DOCUMENT EXTRACT>
Agentic RAG with AWS 3: Chunking Strategy, Size, Overlap, and Boundaries
Chunking sounds like a small implementation detail. In practice, it decides what your retrieval system is even capable of finding.
In the previous post, we organized the source data in S3 and deliberately grouped processed/ documents by the chunking strategy we expect to use. This post explains what that choice means and how to make it without guessing.
If chunks are too large, retrieval becomes coarse. If they are too small, the system loses context. If boundaries ignore document structure, you end up retrieving fragments that are technically related but not actually useful.
For the AWS engineering assistant in this series, chunking matters because the documents are heterogeneous. A runbook is not shaped like an architecture decision record (ADR). An API reference is not shaped like an incident review. A payment retry explanation may include both narrative text and a numbered operational procedure. If chunking treats all of that as one flat stream, retrieval quality drops.
This post answers five practical questions:
- Why does chunking matter for retrieval quality?
- Which chunking strategies should you consider in Bedrock Knowledge Bases?
- How should chunk size and overlap be selected?
- When do different document types need different chunking rules?
- How do you detect that chunking is hurting retrieval?
If you want the short version first, jump to A Practical Default.
Why Chunking Exists
Most knowledge systems cannot retrieve and embed entire long documents as the basic unit of reasoning. The search layer needs smaller pieces that can stand on their own.
A chunk is that unit.
The ideal chunk has two properties:
- it is small enough to be retrieved precisely
- it is large enough to remain meaningful without the entire original document
That balance is the real chunking problem.
Fixed-Size Chunking Is a Good Baseline, Not a Good Ending
The simplest approach is fixed-size chunking, often based on characters, words, or tokens, with optional overlap.
Its strengths are obvious:
- easy to implement
- predictable output size
- easy to reason about operationally
Its weakness is just as obvious: documents do not naturally think in equal-length windows.
If a heading, procedure, and warning note are cut across arbitrary boundaries, retrieval may surface a chunk that contains half the explanation and none of the operational constraint that makes it safe.
For a quick prototype, fixed-size chunking is acceptable. For a production knowledge assistant, it should usually be the fallback, not the goal.
Structure-Aware Chunking Usually Produces Better Evidence
A better default is to respect document structure whenever it is available.
For example:
- use headings and subheadings as natural boundaries
- keep code blocks intact
- keep numbered procedures intact when possible
- treat tables carefully instead of flattening them blindly
This matters because the user rarely needs “a random 500-token window.” They need a coherent section that explains one idea or one procedure.
For the running AWS example, a runbook section titled “Rotate webhook signing secret” is already a natural retrieval unit. Splitting it halfway through a checklist makes the final answer weaker and more error-prone.
Chunk Size: Small Improves Precision, Large Preserves Context
There is no universal right size, but the tradeoff is stable.

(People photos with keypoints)
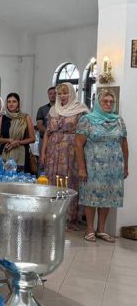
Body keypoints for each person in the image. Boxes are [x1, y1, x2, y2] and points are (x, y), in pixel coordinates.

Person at [75, 91, 128, 243]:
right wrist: (82, 168)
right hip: (93, 166)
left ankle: (101, 229)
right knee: (91, 196)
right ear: (98, 103)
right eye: (105, 101)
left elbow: (124, 144)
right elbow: (78, 145)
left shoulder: (119, 121)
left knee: (108, 197)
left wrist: (125, 166)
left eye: (111, 101)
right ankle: (89, 229)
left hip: (114, 166)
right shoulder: (87, 120)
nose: (108, 104)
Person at [41, 82, 89, 230]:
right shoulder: (53, 110)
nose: (62, 96)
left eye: (65, 93)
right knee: (52, 181)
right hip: (53, 151)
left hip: (71, 151)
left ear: (72, 93)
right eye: (60, 93)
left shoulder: (80, 110)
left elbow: (84, 134)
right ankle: (51, 215)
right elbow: (47, 132)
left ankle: (69, 217)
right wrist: (43, 152)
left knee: (69, 182)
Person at [0, 93, 35, 172]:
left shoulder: (25, 117)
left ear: (18, 104)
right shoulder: (2, 118)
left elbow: (32, 138)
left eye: (14, 101)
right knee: (4, 177)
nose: (11, 104)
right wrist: (9, 140)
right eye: (9, 101)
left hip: (22, 153)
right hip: (5, 152)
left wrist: (18, 142)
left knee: (21, 178)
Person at [36, 87, 56, 170]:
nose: (52, 95)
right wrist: (48, 132)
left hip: (57, 140)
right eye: (50, 93)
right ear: (48, 95)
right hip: (44, 138)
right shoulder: (42, 109)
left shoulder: (63, 109)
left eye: (54, 93)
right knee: (43, 161)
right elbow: (39, 125)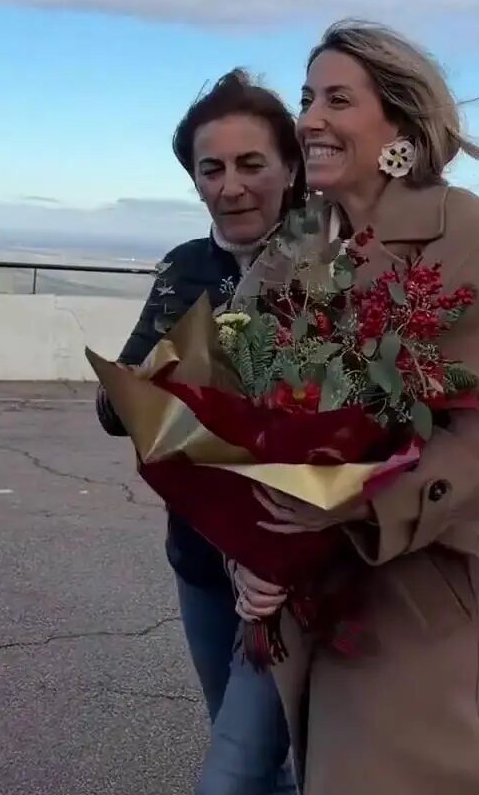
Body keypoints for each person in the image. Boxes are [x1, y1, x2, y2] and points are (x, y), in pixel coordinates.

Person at [230, 20, 479, 794]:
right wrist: (250, 551)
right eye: (306, 99)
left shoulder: (461, 231)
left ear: (399, 121)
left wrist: (354, 502)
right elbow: (232, 395)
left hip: (423, 597)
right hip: (312, 599)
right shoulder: (300, 238)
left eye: (338, 100)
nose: (310, 119)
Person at [97, 68, 305, 795]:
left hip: (294, 571)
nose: (230, 187)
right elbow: (115, 407)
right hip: (202, 562)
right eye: (211, 169)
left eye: (251, 164)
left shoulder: (329, 267)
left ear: (290, 168)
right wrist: (155, 373)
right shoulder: (186, 266)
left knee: (240, 770)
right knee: (249, 758)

PROMPT>
Extend the text on chunking strategy for Agentic RAG with AWS, picking up after its last sentence. These records were taken from a separate source.

THE ANSWER>
Smaller chunks tend to:
- improve retrieval precision
- reduce unrelated context
- help on focused operational queries
Larger chunks tend to:
- preserve surrounding explanation
- help with multi-step or conceptual questions
- reduce the chance of retrieving a detail with no context
In practice, many teams start by experimenting within a moderate size band rather than choosing an extreme. If you want concrete starting values, jump to A Practical Default.
For example:
- if chunks are very small, you may retrieve isolated sentences that cannot answer anything safely
- if chunks are very large, you may retrieve a whole section where only a tiny fraction is relevant
The right starting point depends on document shape. API docs and command references often benefit from smaller, tighter chunks. Architecture narratives often benefit from larger sections. We will turn this into concrete defaults below.
Overlap Helps, Until It Starts Creating Duplicates
Overlap exists to avoid losing meaning at boundaries. If one chunk ends just before an important sentence and the next chunk begins with it, overlap can preserve continuity.
That is useful.
But overlap also creates repetition. Too much overlap fills retrieval results with near-identical chunks. That wastes context budget and makes reranking harder.
The practical lesson is simple:
- use enough overlap to protect meaning at boundaries
- avoid so much overlap that search results collapse into duplicates
If you need a concrete starting point for overlap, use the values in A Practical Default. The important idea here is that overlap should solve a boundary problem, not become a default way to duplicate content.
If your top results look like the same paragraph repeated three times, the overlap strategy is working against you.
Different Document Types Need Different Rules
A strong chunking strategy often uses different logic for different document classes.
For the AWS assistant:
- Runbooks: chunk by operational section or procedure step group. Keep prerequisites, warnings, and rollback notes close to the main procedure.
- API documentation: keep endpoint description, request contract, and key behavioral notes near each other. Avoid splitting examples away from the endpoint they explain.
- Architecture documents: chunk by conceptual section. These documents often need slightly larger chunks because local details depend on surrounding rationale.
- Incident reviews: keep timeline sections, root cause, and remediation actions coherent. These are often used to answer “why did this happen?” rather than “what is the exact command?”
Signs That Chunking Is Failing
Chunking problems are often visible in retrieval outputs before they are obvious in user feedback.
Warning signs include:
- retrieved chunks feel incomplete
- answers miss key qualifiers, warnings, or prerequisites
- top results contain multiple near-duplicates
- the model sees a detail but not the section that explains it
- queries about one service retrieve generic organizational material instead of the right local section
When this happens, changing the embedding model is not always the right next step. Often the representation unit itself is wrong.
A Practical Default
These are not final values. They are a practical starting point to get you moving, run a few retrieval tests, and then adjust based on what the returned chunks look like.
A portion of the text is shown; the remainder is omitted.